(f) “Code” shall mean the Internal Revenue Code of 1986, as amended from time to time, and any regulations promulgated thereunder. References in the Plan to specific sections of the Code shall be deemed to include any successor provisions thereto.
(g) “Committee” shall mean, at the discretion of the Board of Directors, a committee of the Board of Directors, which shall consist of two or more persons, each of whom, unless otherwise determined by the Board of Directors, is a “nonemployee director” within the meaning of Rule 16b-3.
(h) “Company” shall mean Endo, Inc., a Delaware corporation, and, where appropriate, each of its Subsidiaries.
(i) “Company Stock” shall mean common shares of the Company, par value $0.001 per share.
(j) “Disability” shall mean permanent disability as determined pursuant to the Company’s long-term disability plan or policy, in effect at the time of such disability.
(k) “Effective Date” shall mean the date in which a confirmed chapter 11 plan in the cases captioned In re Endo International plc, Case No. 22-22549 (JLG) (Bankr. S.D.N.Y.) goes effective.
(l) “Exchange Act” shall mean the Securities Exchange Act of 1934, as amended from time to time.
(m) “Expiration Date” shall mean the tenth anniversary of the Effective Date.

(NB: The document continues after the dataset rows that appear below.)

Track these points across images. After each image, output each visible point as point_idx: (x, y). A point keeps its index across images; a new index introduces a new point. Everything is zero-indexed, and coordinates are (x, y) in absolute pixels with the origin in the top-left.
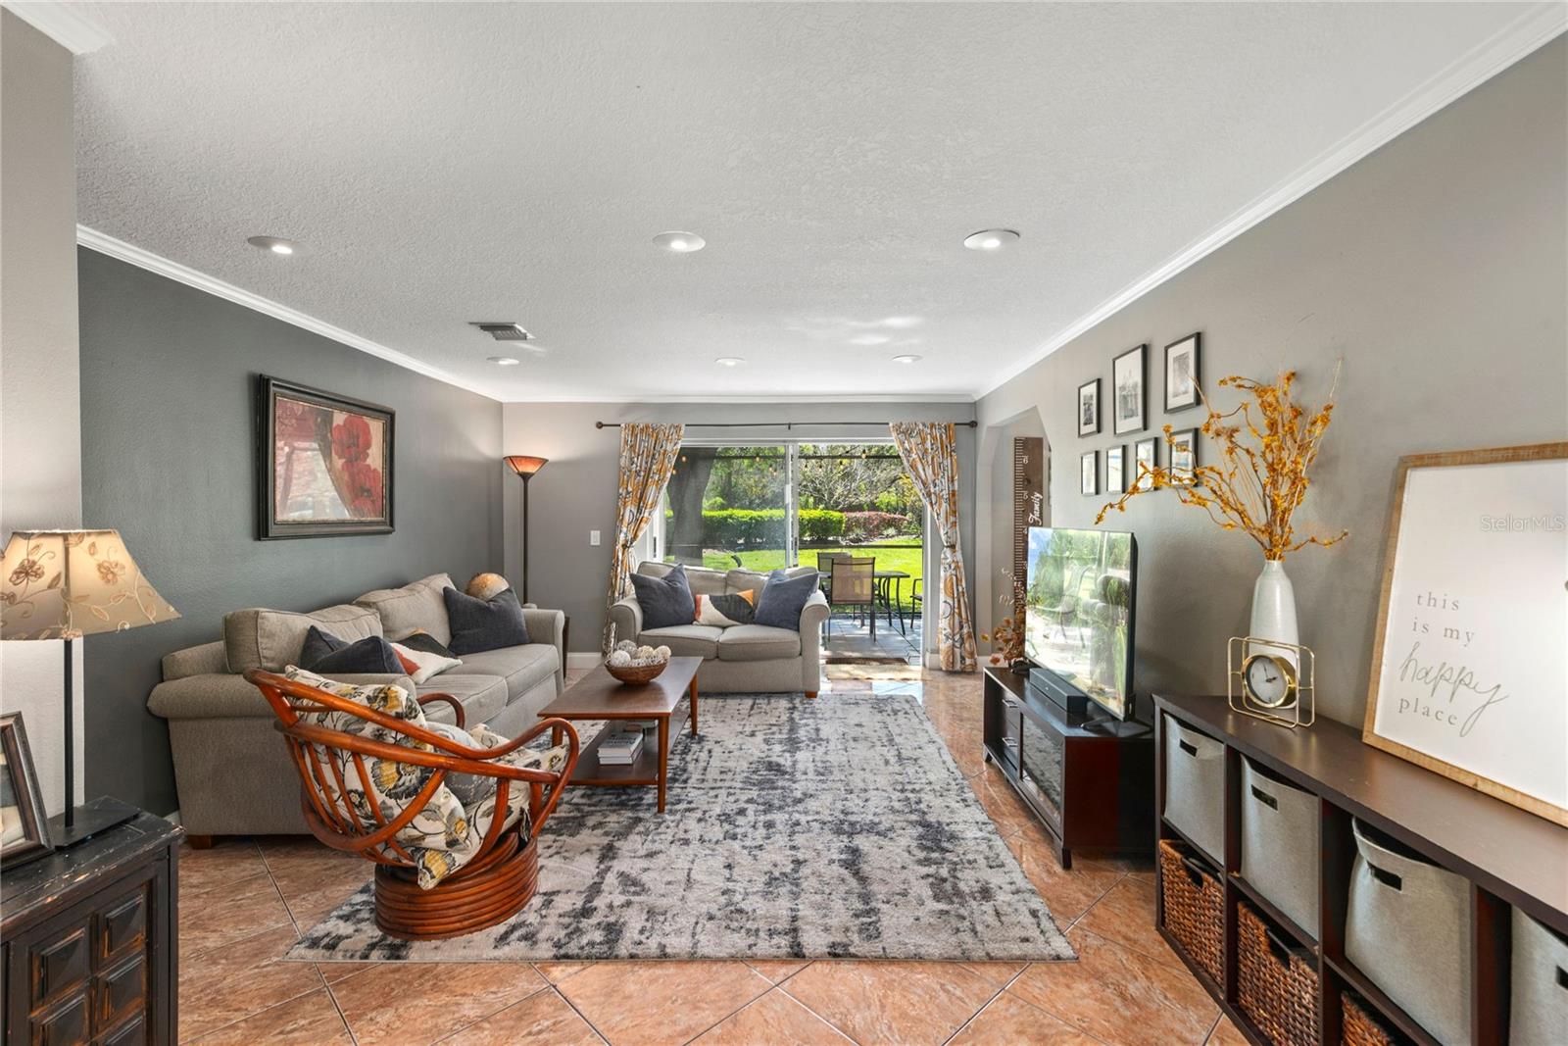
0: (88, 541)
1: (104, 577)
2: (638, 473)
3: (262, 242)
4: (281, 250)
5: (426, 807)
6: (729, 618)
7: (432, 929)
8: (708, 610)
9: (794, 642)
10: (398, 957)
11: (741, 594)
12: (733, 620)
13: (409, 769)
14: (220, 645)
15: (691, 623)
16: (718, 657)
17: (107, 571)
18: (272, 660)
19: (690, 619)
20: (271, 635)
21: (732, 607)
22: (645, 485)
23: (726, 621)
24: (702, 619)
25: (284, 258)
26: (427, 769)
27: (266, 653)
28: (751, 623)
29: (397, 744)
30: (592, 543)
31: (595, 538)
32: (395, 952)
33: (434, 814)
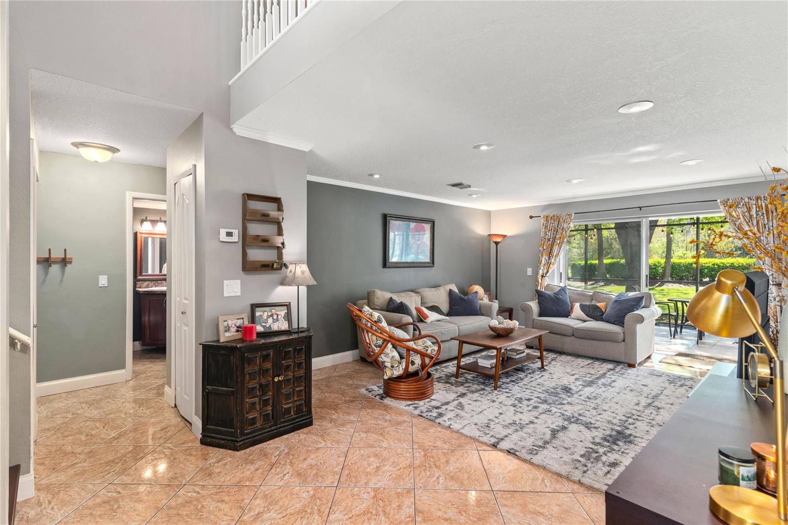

(n) The “Fair Market Value” of a share of Company Stock, as of a date of determination, shall mean (i) the closing sales price per share of Company Stock on the national securities exchange on which such stock is principally traded, or (ii) if the shares of Company Stock are listed on a national securities exchange but were not traded on such exchange on the date of determination (e.g., if the date of determination is a Saturday, Sunday, federal holiday, etc.), the closing sales price per share of Company Stock as reported by the applicable exchange for the last preceding date on which there was a sale of such stock on such exchange, or (iii) if the shares of Company Stock are not then listed on a national securities exchange, such value as determined by the Committee in good faith. In no event shall the fair market value of any share of Company Stock, the Option exercise price of any Option, the appreciation base per share of Company Stock under any Stock Appreciation Right, or the amount payable per share of Company Stock under any other Award, be less than the par value per share of Company Stock.
(o) “Incentive Stock Option” shall mean an Option that is an “incentive stock option” within the meaning of Section 422 of the Code, or any successor provision, and that is designated by the Committee as an Incentive Stock Option.
(p) “Nonemployee Director” shall mean a member of the Board of Directors who is not an employee of the Company.